§ **Source data**:
=== Section Start ===

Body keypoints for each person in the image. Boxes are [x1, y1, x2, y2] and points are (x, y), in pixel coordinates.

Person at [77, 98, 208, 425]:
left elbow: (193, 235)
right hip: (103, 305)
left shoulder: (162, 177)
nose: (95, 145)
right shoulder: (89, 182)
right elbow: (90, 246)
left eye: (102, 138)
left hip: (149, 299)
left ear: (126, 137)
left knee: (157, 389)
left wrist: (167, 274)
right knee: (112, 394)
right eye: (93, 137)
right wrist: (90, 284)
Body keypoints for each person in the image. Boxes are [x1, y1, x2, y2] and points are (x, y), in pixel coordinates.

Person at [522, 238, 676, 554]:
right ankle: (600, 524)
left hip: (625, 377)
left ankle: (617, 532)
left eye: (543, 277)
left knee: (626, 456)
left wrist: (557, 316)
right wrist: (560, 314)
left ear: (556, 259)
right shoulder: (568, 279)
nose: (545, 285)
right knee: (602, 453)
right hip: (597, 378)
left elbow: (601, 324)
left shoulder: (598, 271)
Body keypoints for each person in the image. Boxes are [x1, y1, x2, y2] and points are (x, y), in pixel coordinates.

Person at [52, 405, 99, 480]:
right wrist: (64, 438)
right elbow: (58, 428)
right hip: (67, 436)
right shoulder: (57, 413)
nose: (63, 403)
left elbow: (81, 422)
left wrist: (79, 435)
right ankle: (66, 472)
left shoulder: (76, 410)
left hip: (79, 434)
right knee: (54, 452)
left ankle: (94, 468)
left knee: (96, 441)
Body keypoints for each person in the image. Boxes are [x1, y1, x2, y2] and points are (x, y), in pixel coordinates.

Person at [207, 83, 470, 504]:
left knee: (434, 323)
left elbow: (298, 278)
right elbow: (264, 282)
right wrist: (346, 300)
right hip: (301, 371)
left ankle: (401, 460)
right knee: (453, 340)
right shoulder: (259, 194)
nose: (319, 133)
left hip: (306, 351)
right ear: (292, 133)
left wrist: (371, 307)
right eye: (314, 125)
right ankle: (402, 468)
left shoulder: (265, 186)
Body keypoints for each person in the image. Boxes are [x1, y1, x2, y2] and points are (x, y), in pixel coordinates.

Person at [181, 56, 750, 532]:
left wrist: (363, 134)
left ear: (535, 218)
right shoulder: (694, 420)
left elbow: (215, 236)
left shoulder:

=== Section End ===

§ **Task details**: Going through the material, how many lines contain the word "knee"? Please give only the number.

§ **Task result**: 8